▶ _TRY IT_
Using the listing below, print exactly everything from the line with "thumb tip: (103, 111)" down to the line with "middle mcp: (416, 186)", both included, and nothing more.

▶ _SUPPLIED RECORDS_

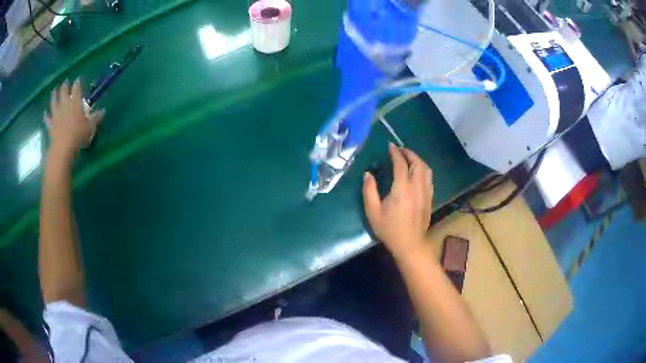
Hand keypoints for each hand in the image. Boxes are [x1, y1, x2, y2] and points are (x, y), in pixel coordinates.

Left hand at [45, 78, 103, 157]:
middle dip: (65, 85)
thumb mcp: (90, 127)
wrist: (63, 148)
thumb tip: (103, 111)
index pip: (76, 88)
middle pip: (63, 91)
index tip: (78, 79)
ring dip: (54, 95)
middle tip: (65, 82)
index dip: (77, 82)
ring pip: (54, 101)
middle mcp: (65, 104)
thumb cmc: (78, 135)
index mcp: (75, 102)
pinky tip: (45, 114)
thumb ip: (95, 117)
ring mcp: (56, 114)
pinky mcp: (51, 124)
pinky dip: (46, 116)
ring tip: (54, 90)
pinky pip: (48, 118)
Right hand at [363, 143, 433, 258]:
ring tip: (409, 158)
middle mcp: (416, 186)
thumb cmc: (389, 229)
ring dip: (418, 160)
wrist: (410, 244)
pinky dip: (424, 170)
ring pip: (426, 169)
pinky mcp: (430, 198)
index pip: (401, 164)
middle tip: (400, 150)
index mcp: (402, 188)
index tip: (390, 146)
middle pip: (417, 163)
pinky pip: (429, 178)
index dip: (396, 153)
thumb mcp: (373, 212)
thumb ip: (369, 191)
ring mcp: (426, 192)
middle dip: (409, 153)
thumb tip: (368, 174)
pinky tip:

▶ _WRITTEN ANSWER_
thumb tip: (103, 111)
index pip: (76, 88)
middle pip: (63, 91)
index tip: (78, 79)
ring dip: (54, 95)
middle tip: (65, 82)
index dip: (77, 82)
ring pip: (54, 101)
middle mcp: (65, 104)
thumb cmc: (78, 135)
index mcp: (75, 102)
pinky tip: (45, 114)
thumb ip: (95, 117)
ring mcp: (56, 114)
pinky mcp: (51, 124)
pinky dip: (46, 116)
ring tip: (54, 90)
pinky pip: (48, 118)
Right hand at [363, 143, 433, 258]:
ring tip: (409, 158)
middle mcp: (416, 186)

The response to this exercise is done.